Slip couldn’t do much to Heidi on cross. Sure, there were no prints on the hammer, but wiping down a weapon is easy and a lot more obvious than remembering to clean the door knocker.

When he was done, I rested. Given my low standard of proof, there was no point giving him a look at my entire case in chief and a chance to test all my witnesses for weak spots. And, thankfully, there was no need to call Townsend to the stand. I’d managed to cover all the important stuff with my two pros.

Even though he had told me about his intentions all along, part of me was still surprised when Slip told Prescott he’d be calling witnesses before we moved to arguments. I half thought he was bluffing, since he had absolutely nothing to gain from the move. The judge was essentially required to disregard any testimony that helped the defense, since at trial it was possible that the jurors would not find it credible.

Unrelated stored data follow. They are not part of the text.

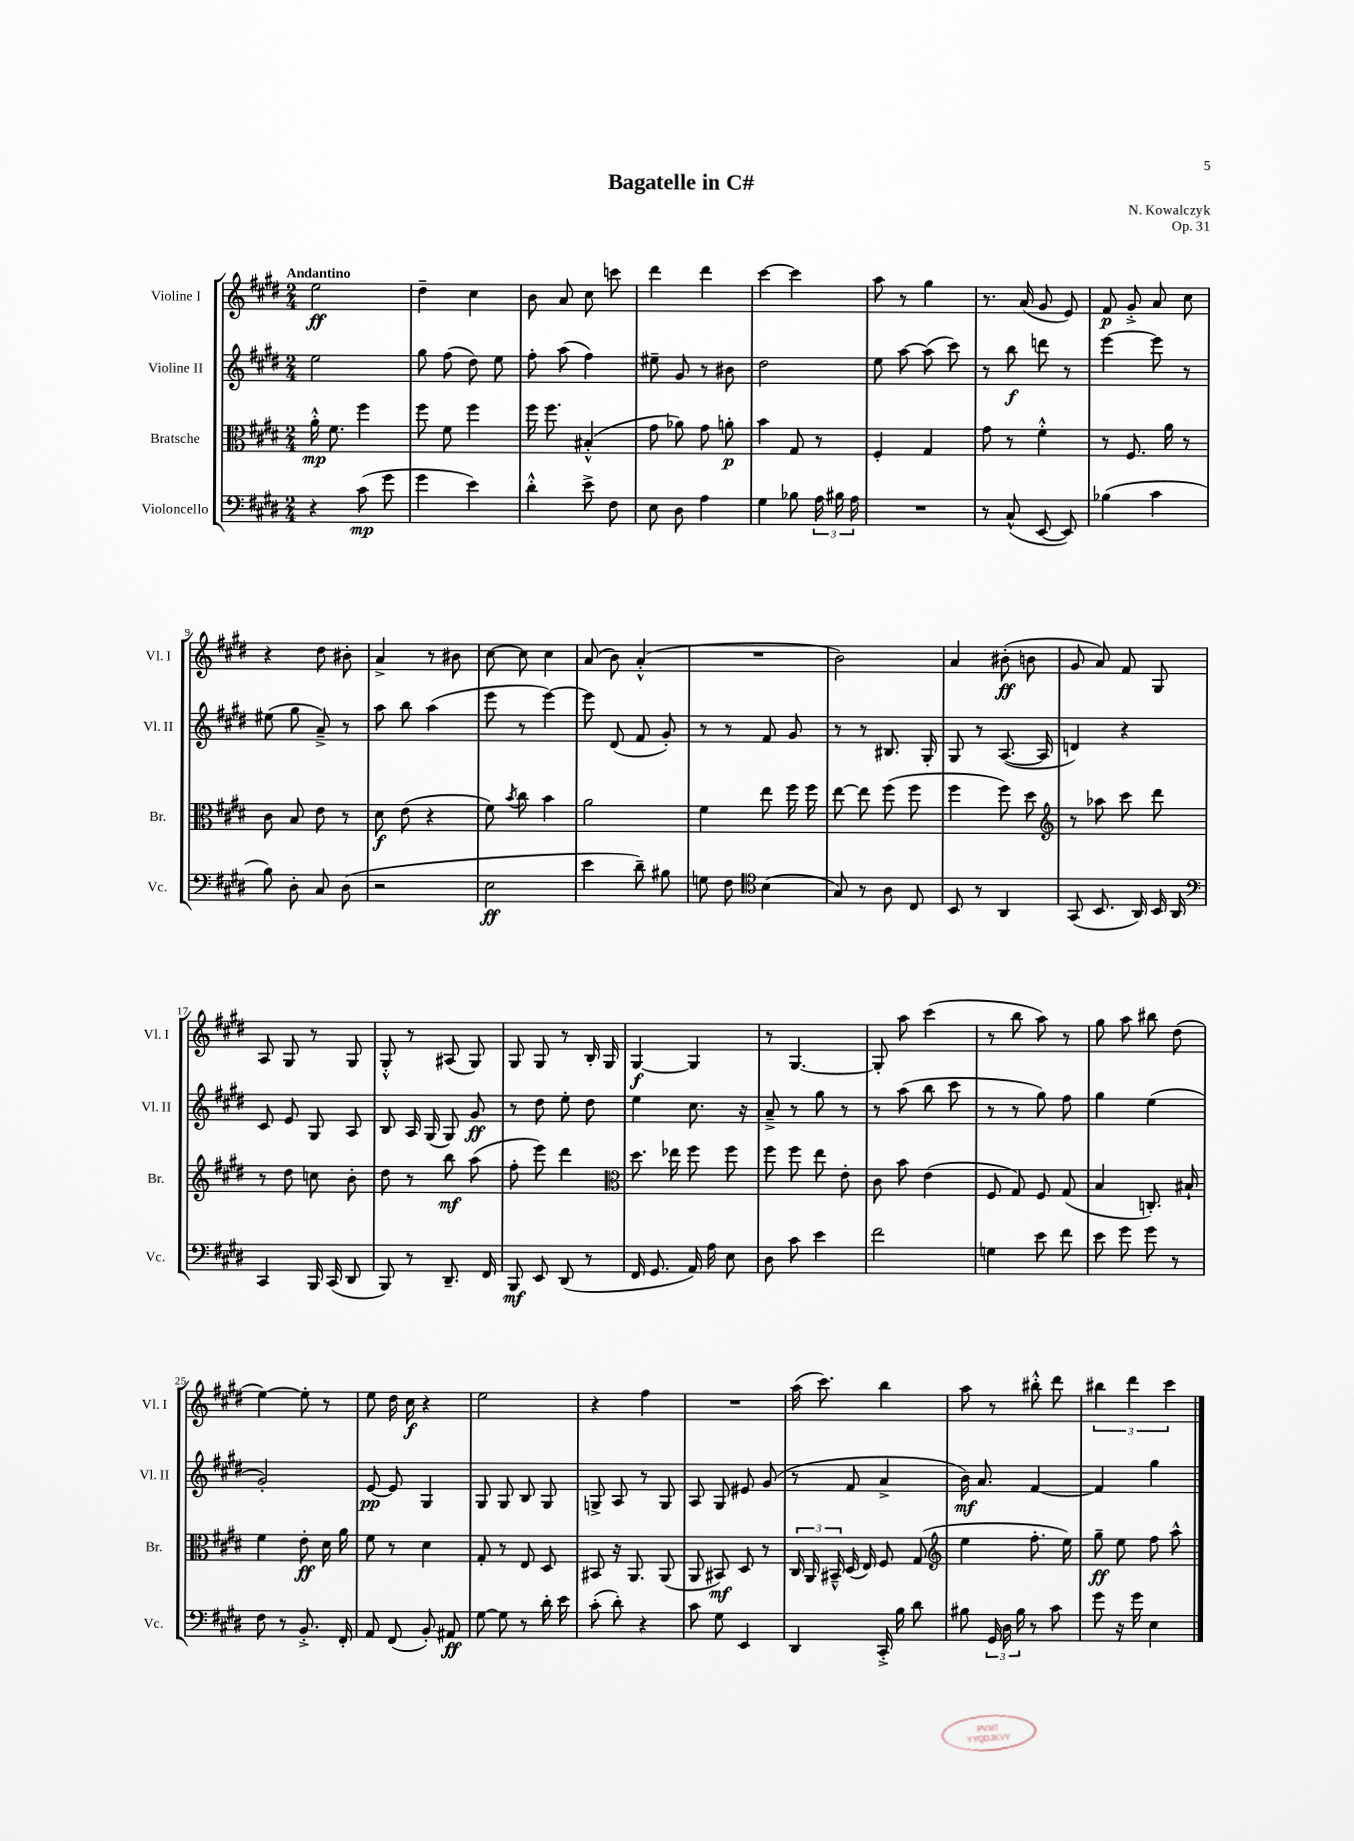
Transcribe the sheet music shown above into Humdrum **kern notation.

**kern	**kern	**kern	**kern
*staff4	*staff3	*staff2	*staff1
*clefF4	*clefC3	*clefG2	*clefG2
*k[f#c#g#d#]	*k[f#c#g#d#]	*k[f#c#g#d#]	*k[f#c#g#d#]
*M2/4	*M2/4	*M2/4	*M2/4
4r	16a'^^	2ee	2ee
.	8.f#	.	.
(8c#	4ff#	.	.
8g#	.	.	.
=	=	=	=
4g#	8ff#	8gg#	4dd#~
.	8f#	(8ff#	.
4e)	4ff#	8dd#)	4cc#
.	.	8ee	.
=	=	=	=
4d#'^^	16ff#	8ff#'	8b
.	8.ff#	.	.
.	.	(8aa	8a
8e^	(4B#'^^	4ff#)	8cc#
8F#	.	.	8ccc
=	=	=	=
8E	8g#	8ee#~	4ddd#
8D#	8a-)	8g#	.
4A	8g#	8r	4ddd#
.	8a'	8b#	.
=	=	=	=
4G#	4b	2dd#	[4ccc#
8B-	8G#	.	4ccc#]
24A	8r	.	.
24B#	.	.	.
24A	.	.	.
=	=	=	=
2r	4F#'	8ee	8aa
.	.	[8aa	8r
.	4G#	(8aa]	4gg#
.	.	8ccc#)	.
=	=	=	=
8r	8g#	8r	8.r
(8C#^^	8r	8bb	.
.	.	.	(16a
[8EE	4f#'^^	8ddd	8g#
8EE])	.	8r	8e)
=	=	=	=
(4B-	8r	[4eee	8f#
.	8.F#	.	8g#'^
4c#	.	8eee]	8a
.	16a	.	.
.	8r	8r	8cc#
=	=	=	=
8B)	8c#	(8ee#	4r
8D#'	8B	8gg#	.
8C#	8e	8a~^)	8dd#
(8D#	8r	8r	8b#'
=	=	=	=
2r	8d#	8aa	4a^
.	(8e	8bb	.
.	4r	(4aa	8r
.	.	.	8b#
=	=	=	=
2E	8f#)	8eee	[8cc#
.	8qb	.	.
.	8cc#	8r	8cc#]
.	4b	[4eee)	4cc#
=	=	=	=
4e	2a	8eee]	(8a
.	.	(8d#	8b)
8d#~)	.	8f#	(4a'^^
8B#	.	8g#')	.
=	=	=	=
8G	4f#	8r	2r
8F#	.	8r	.
*clefC4	*	*	*
(4B	8ee	8f#	.
.	16ff#	8g#	.
.	16ff#	.	.
=	=	=	=
8G#)	[8ee	8r	2b)
8r	8ee]	8r	.
8A	(8ff#	8.B#	.
8C#	8ff#	.	.
.	.	16G#'	.
=	=	=	=
8BB	4ff#	8G#	4a
8r	.	8r	.
4AA	8ff#)	([8.A	(8b#'
.	8dd#	.	8b
.	.	16A]	.
=	=	=	=
*	*clefG2	*	*
(8GG#	8r	4d)	8g#
8.BB	8aa-	.	8a)
.	8ccc#	4r	8f#
16AA)	.	.	.
16BB	8ddd#	.	8G#
16AA	.	.	.
=	=	=	=
*clefF4	*	*	*
4CC#	8r	8c#	8A
.	8dd#	8e	8G#
16BBB	8cc	8G#	8r
(16CC#	.	.	.
8DD#	8b'	8A	8G#
=	=	=	=
8BBB)	8dd#	8B	8G#'^^
8r	8r	16A	8r
.	.	(16G#	.
8.DD#~	8bb	8G#)	(8A#
.	(8aa	8g#	8G#)
16FF#	.	.	.
=	=	=	=
8BBB	8ff#'	8r	8G#
8EE	8eee)	8dd#	8G#
(8DD#	4ddd#	8ee'	8r
8r	.	8dd#	16B'
.	.	.	16G#
=	=	=	=
*	*clefC3	*	*
16FF#	8.dd#	4ee	[4G#
8.GG#	.	.	.
.	16ee-	.	.
16AA)	8ff#	8.cc#	4G#]
16A	.	.	.
8E	8ff#	.	.
.	.	16r	.
=	=	=	=
8D#	8ff#	8a~^	8r
8c#	8ff#	8r	[4.G#
4e	8ee	8gg#	.
.	8e'	8r	.
=	=	=	=
2f#	8c#	8r	8G#']
.	8b	(8aa	8aa
.	(4e	8bb	(4ccc#
.	.	8ccc#	.
=	=	=	=
4G	8F#	8r	8r
.	8G#)	8r	8bb
8e	8F#	8gg#)	8aa)
8f#	(8G#	8ff#	8r
=	=	=	=
8e	4B	4gg#	8gg#
8g#	.	.	8aa
8g#	8.C')	(4ee	8bb#
8r	.	.	(8dd#
.	16B#`	.	.
=	=	=	=
8F#	4f#	2g#')	[4ee)
8r	.	.	.
8.BB'^	8e'	.	8ee']
.	16d#	.	8r
16FF#'	16a	.	.
=	=	=	=
8AA	8f#	[8e	8ee
(8FF#	8r	8e]	16dd#
.	.	.	16cc#
8BB')	4d#	4G#	4r
8AA#	.	.	.
=	=	=	=
[8G#	8G#'	8G#	2ee
8G#]	8r	8G#	.
8r	8E	8B	.
16d#'	8D#	8G#	.
16e	.	.	.
=	=	=	=
(8c#'	8BB#	8G^	4r
8d#')	16r	8A	.
.	8.AA	.	.
4r	.	8r	4ff#
.	(8AA	8G	.
=	=	=	=
8c#	8AA	8A	2r
8G#	8BB#)	8G#	.
4EE	8D#	8e#	.
.	8r	(8g#	.
=	=	=	=
4DD#	24C#	8r	(16aa
.	24AA	.	.
.	.	.	8.ccc#)
.	24BB#~^^	.	.
.	(16D#	8f#	.
.	16E)	.	.
16CC#'^	8F#	4a^	4bb
16B	.	.	.
8d#	(8G#	.	.
=	=	=	=
*	*clefG2	*	*
8B#	4ee	16b)	8aa
.	.	8.a	.
24GG#	.	.	8r
24D#	.	.	.
24B#	.	.	.
8r	8.ff#'	[4f#	8bb#'^^
8c#	.	.	8ddd#
.	16ee)	.	.
=	=	=	=
8g#	8gg#~	4f#]	6bb#
16r	8ee	.	.
.	.	.	6ddd#
16g#	.	.	.
4E	8ff#	4gg#	.
.	.	.	6ccc#
.	8aa^^	.	.
==	==	==	==
*-	*-	*-	*-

Maybe Slip was using the prelim as a formal version of the usual posturing that goes on between the prosecution and the defense: trying to make his case look good in the hope of getting me to give Jackson a plea. Or maybe he hoped Prescott was inexperienced enough to make the call herself.

“Call your first witness, Mr. Szlipkowsky.”

“There’s one complication, your honor. One of my witnesses is moving to quash the subpoena I served on him yesterday. If I may make a suggestion, perhaps I could call just one witness now, and we could take up the motion to quash after a lunch recess.”